Assignment: Below are some records; quote exactly the lines from the one that contains "284 221 53.00" through the one that contains "858 360 5.86", inclusive, and no others.

Material provided:

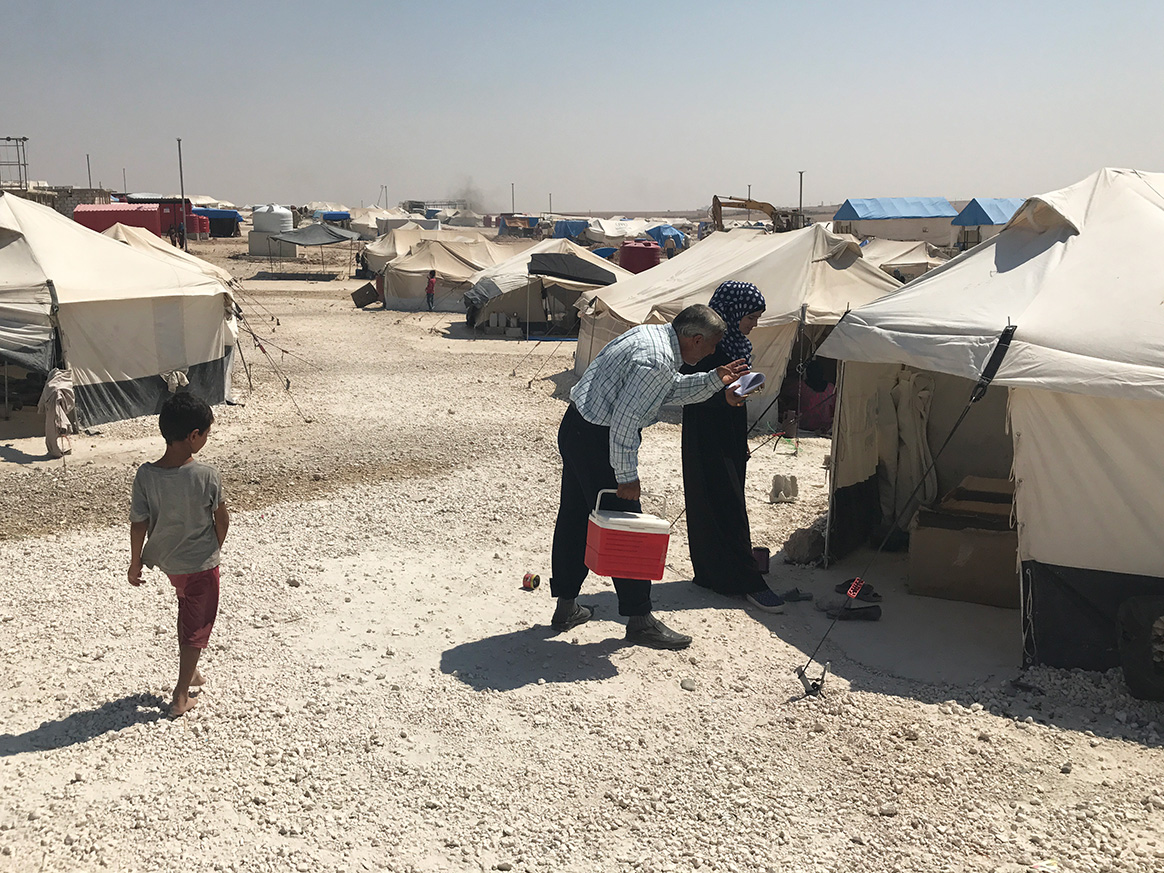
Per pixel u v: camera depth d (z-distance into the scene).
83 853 3.46
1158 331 4.96
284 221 53.00
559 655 5.28
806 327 12.41
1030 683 4.97
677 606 6.10
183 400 4.29
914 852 3.55
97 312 11.94
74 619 5.70
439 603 6.10
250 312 28.89
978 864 3.48
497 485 9.42
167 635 5.47
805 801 3.88
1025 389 5.15
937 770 4.13
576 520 5.41
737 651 5.40
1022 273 5.80
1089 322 5.16
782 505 8.82
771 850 3.55
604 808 3.82
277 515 8.15
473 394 15.69
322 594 6.21
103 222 41.38
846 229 58.69
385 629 5.64
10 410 12.54
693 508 6.22
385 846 3.55
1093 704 4.77
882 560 7.24
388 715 4.55
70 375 11.65
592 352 16.05
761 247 13.98
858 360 5.86
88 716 4.48
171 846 3.52
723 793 3.93
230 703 4.62
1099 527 5.04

Result:
284 221 53.00
559 655 5.28
806 327 12.41
1030 683 4.97
677 606 6.10
183 400 4.29
914 852 3.55
97 312 11.94
74 619 5.70
439 603 6.10
250 312 28.89
978 864 3.48
497 485 9.42
167 635 5.47
805 801 3.88
1025 389 5.15
937 770 4.13
576 520 5.41
737 651 5.40
1022 273 5.80
1089 322 5.16
782 505 8.82
771 850 3.55
604 808 3.82
277 515 8.15
473 394 15.69
322 594 6.21
103 222 41.38
846 229 58.69
385 629 5.64
10 410 12.54
693 508 6.22
385 846 3.55
1093 704 4.77
882 560 7.24
388 715 4.55
70 375 11.65
592 352 16.05
761 247 13.98
858 360 5.86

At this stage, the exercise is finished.